PREMIER LEAGUE:The Manchester City goalkeeper is focusing on the league after FA Cup disappointment, writes DANIEL TAYLOR
THE SIXTH floor of Arndale Tower, the 1970s monstrosity that would figure on any list of the low points of Manchester architecture.
Shay Given has had a sleepless night, still ruminating on the more traumatic moments of a thoroughly depressing week for everyone associated with Manchester City, but he fixes a smile that comes from years of practice. Putting on a brave face comes naturally for someone who spent more than a decade at Newcastle United before swapping one madhouse for another.
He is here as an ambassador for the Paralympic World Cup, to be staged in Manchester in May. Given is one of those guys who likes to help out – he has his own charity foundation and is a patron for Macmillan Cancer Support – and for those of us who are bored of Ashley and Cheryl, Terry and Toni and the French one with the tricky surname, it is almost therapeutic to be reminded that modern-day football is not this tabloid world of divas and divorces.
But there are glimpses of hurt. On Wednesday night Given was beaten three times as the most expensively assembled team in English football were knocked out of the FA Cup at Stoke. The second goal was a goalkeeping mistake. The one criticism of Given is that he is not dominant enough in the air but, on this occasion, he came off his line to try to intercept one of Rory Delap’s throw-ins. Ryan Shawcross got there first and, after that, Roberto Mancini’s blue and white scarf must have felt like a noose tightening around his neck.
The ramifications could eventually cost Mancini his job and, in this divided city, it means the now-famous banner at Old Trafford mocking City’s chase for silverware will stay in place. Their last trophy, as if any self-respecting City fan needs reminding, was back in 1976.
Newcastle’s own obsessive search stretches back to 1969. At one point Given leans back in his chair and jokes: “It’s me, I’m jinxed.” Deep down, though, there is an aching sense of disappointment. Given looks tired. “I didn’t sleep,” he says. “You can’t sometimes. You try but it’s just impossible. Everything is still running through your mind, the disappointment of the whole thing. It takes a few days to get it out of your system.”
This is his first full season at City and it has been a lesson for him – if he needed one after 482 games at Newcastle – that nothing should surprise you in football. By mid-December the team had lost only twice and were fifth in the league. Then the players arrived for a game against Sunderland and found the newspapers heavily tipping Mark Hughes for the sack. Given’s first reaction was one of disbelief.

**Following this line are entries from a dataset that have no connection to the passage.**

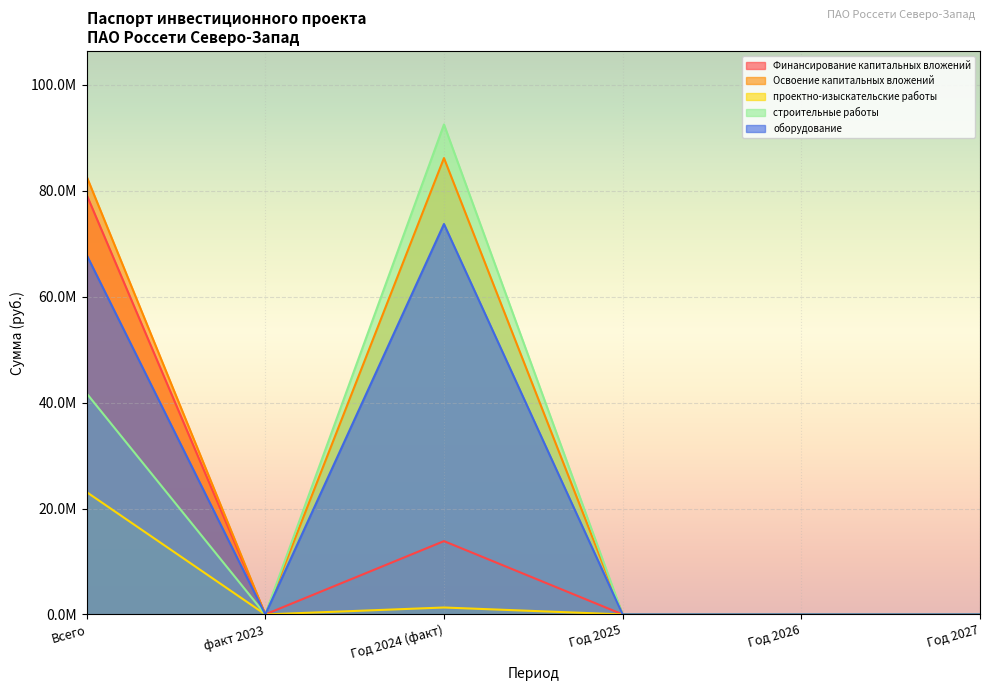

What is the difference between the Освоение капитальных вложений values at Год 2024 (факт) and факт 2023?

86174013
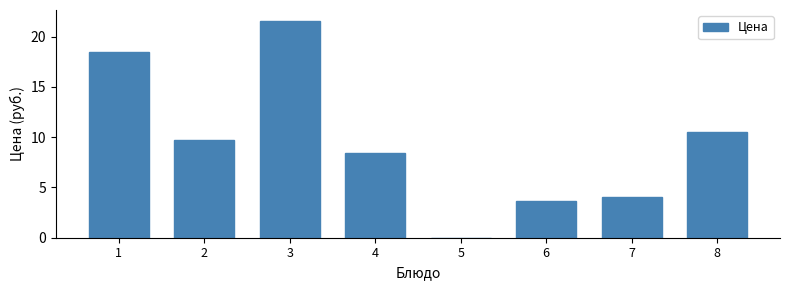

Reading right to left, transcribe all the data shown in this chart.

8=10.5	7=4.1	6=3.7	5=0.0	4=8.5	3=21.6	2=9.8	1=18.5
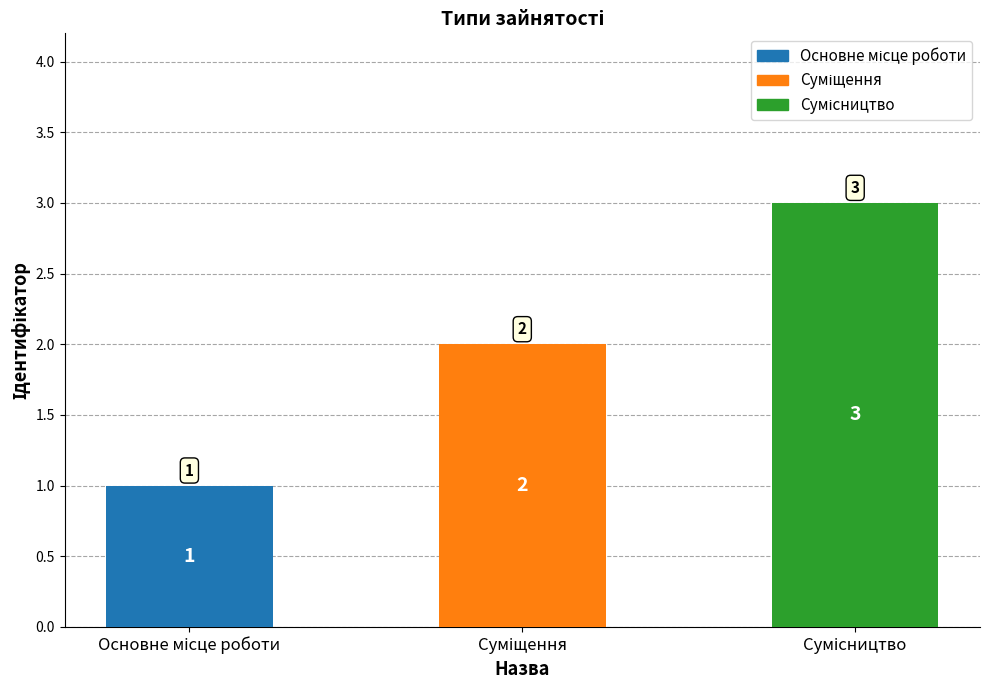

What is the greatest value displayed?

3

“I didn’t see it coming at all,” he reflects. “Everybody else seemed to know but we didn’t find out until afterwards when he was called in to see the chairman. It was just devastating really from a personal level that he wasn’t allowed to see the job through. It was Mark who brought me to the club and I was very sad to see him leave. But the decision was out of our hands.”
The Mancini era began with four successive victories but the team have won only four of 11 games going into a match at Chelsea that, on current form, threatens to be an ordeal for more than just Wayne Bridge.
“He’s doing fine,” Given says of his team-mate. “It’s a personal decision (not to play for England) but I think he has been fantastic. He hasn’t let what has been going on distract him. (Fabio) Capello came to see us in our last home game and he (Bridge) was probably our best player.”
And, besides, there is more riding on it for City than the sideshow of Bridge’s first encounter with Terry, the man caught having an affair with his England team-mate’s ex-girlfriend. This is a crossroads in City’s season – the Champions League in one direction, failure in the other.
There is a strange vibe. Given cannot quite put his finger on it. “I wouldn’t say we are flat but it is disappointing because our recent performances haven’t been good enough. We’ve got to believe we can still finish fourth but otherwise it will have been a disappointing season.
“We started the season trying to win something and that has gone now. Fourth would soften the blow a little and we’re in a strong position, fifth with a game in hand, so we have to believe we can do it, but we are going to have to pick up on our recent form. Our last few away performances, in particular, haven’t been good enough.”
Stoke was a case in point. “We went into the game wanting to get into the quarter-finals and it’s bitterly disappointing. If we had put in our chances we could have been two or three up at half-time but it’s easy to sit here and say that now. Stoke deserve credit, you know.
“You can say all you want about their tactics and their long throws but they deserve credit. And we deserve the criticism, I suppose.
“We’re out of the FA Cup and, with the people we have at the club, we should be doing better. There’s no point pretending otherwise. We should be going there and getting through to the next round.”
Given says he has now got the Thierry Henry handball that denied the Republic of Ireland a place in the World Cup out of his system. But it is difficult to believe him when you ask whether he would mind Henry joining City, as has been mooted, and he blows out his cheeks in horror.
Patrick Vieira sidled over to Given recently and asked him if he wanted any tickets for the World Cup. “I will be on holiday with my family,” Given said firmly.